Elle lui fit un clin d'œil et il n'esquissa même pas un sourire.
Elle écrivit un mot à Ginny pour lui dire qu'elle devait aller à la bibliothèque de toute urgence et qu'elle la verrait au dîner. Puis elle descendit comme prévu aux cachots et y trouva son nouvel amant. Il ne semblait pas joyeux et se tenait debout au coin de la cheminée de son bureau.
-Vous m'avez demandée ?
-Asseyez vous.
Son ton était froid. Elle obéit sans discuter et sans réfléchir à ce qui allait suivre.
-Vous m'avez menti, n'est ce pas ?
-Pardon ? À propos de quoi ? demanda t'elle sans comprendre.
-à propos de votre prétendu mariage, cracha t'il. Vous n'allez pas vous marier, et encore moins avec Alan Grey.

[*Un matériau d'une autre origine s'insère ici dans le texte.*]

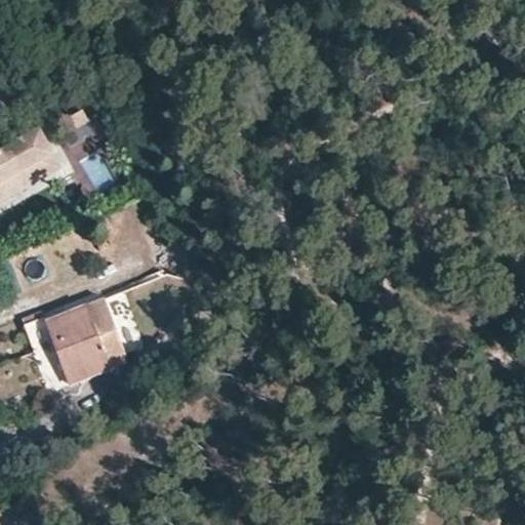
[(89,122),(83,110),(66,118),(73,130),(89,122)]
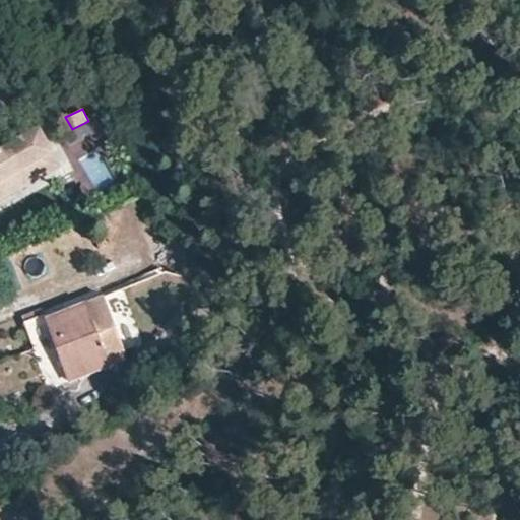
[(0,139),(0,209),(64,173),(34,120),(0,139)]
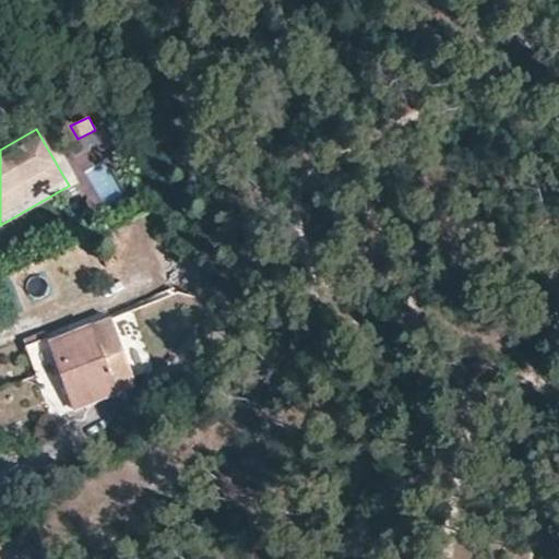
[(113,321),(51,346),(60,368),(48,373),(40,377),(57,420),(98,403),(139,387),(113,321)]
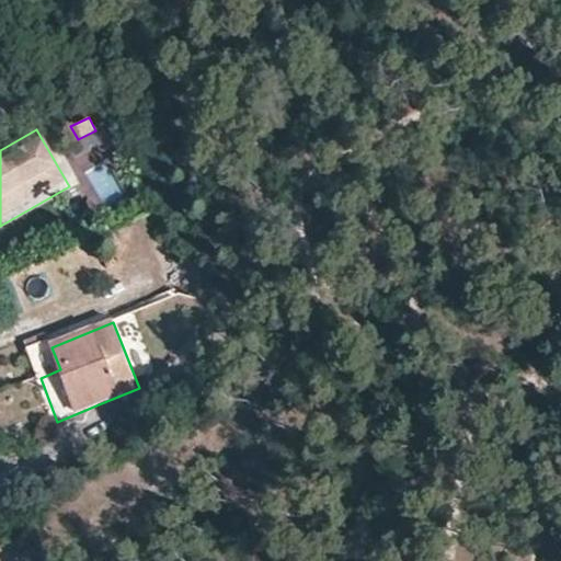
[(60,369),(52,347),(34,354),(48,375),(60,369)]
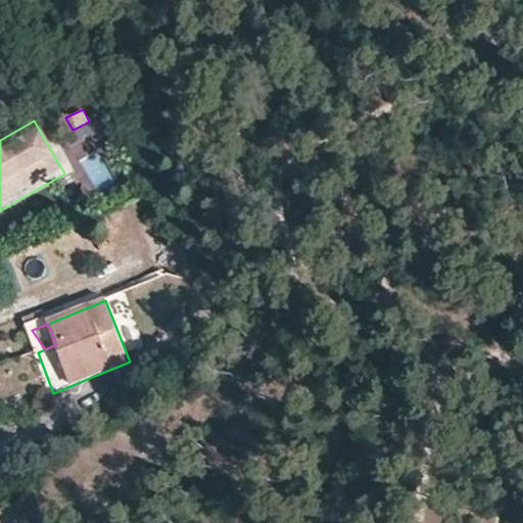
[(45,349),(32,330),(30,331),(38,352),(45,349)]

Elle releva la tête dans un geste de défi.
-Et alors ? Si je vous avais dit que je ne l'épousais pas, vous ne m'auriez pas fait l'amour, c'est cela ?
-Exactement !
-Alors pourquoi vous donner cette peine de vouloir briser des fiançailles ? C'est ce que j'appelle de la jalousie.
-Absolument pas !
-Très bien. C'est tout ? Parce que moi je m'en vais.
Il ne répondit pas et elle sortit de la pièce.
Le soir, à 20 heures 30, elle était encore dans sa chambre entrain de ranger ses affaires-elle venait de déménager complètement dans l'aile des PEC- quand rogue arriva par la cheminée de sa chambre.
-Vous ne comptez pas vous rendre à votre retenue de ce soir, je suppose, fit il.
-Vous supposez juste, répondit elle en continuant son rangement.
-Et pour quelle raison ?
-ça ne se voit pas ? Je range mes affaires.
Il resta planté là sans bouger, semblant attendre qu'elle fasse le premier pas. Elle ne lui jeta même pas un coup d'œil et il finit par ôter lui-même sa cape et sa robe de sorcier qu'il jeta sur une chaise sur laquelle il s'assit.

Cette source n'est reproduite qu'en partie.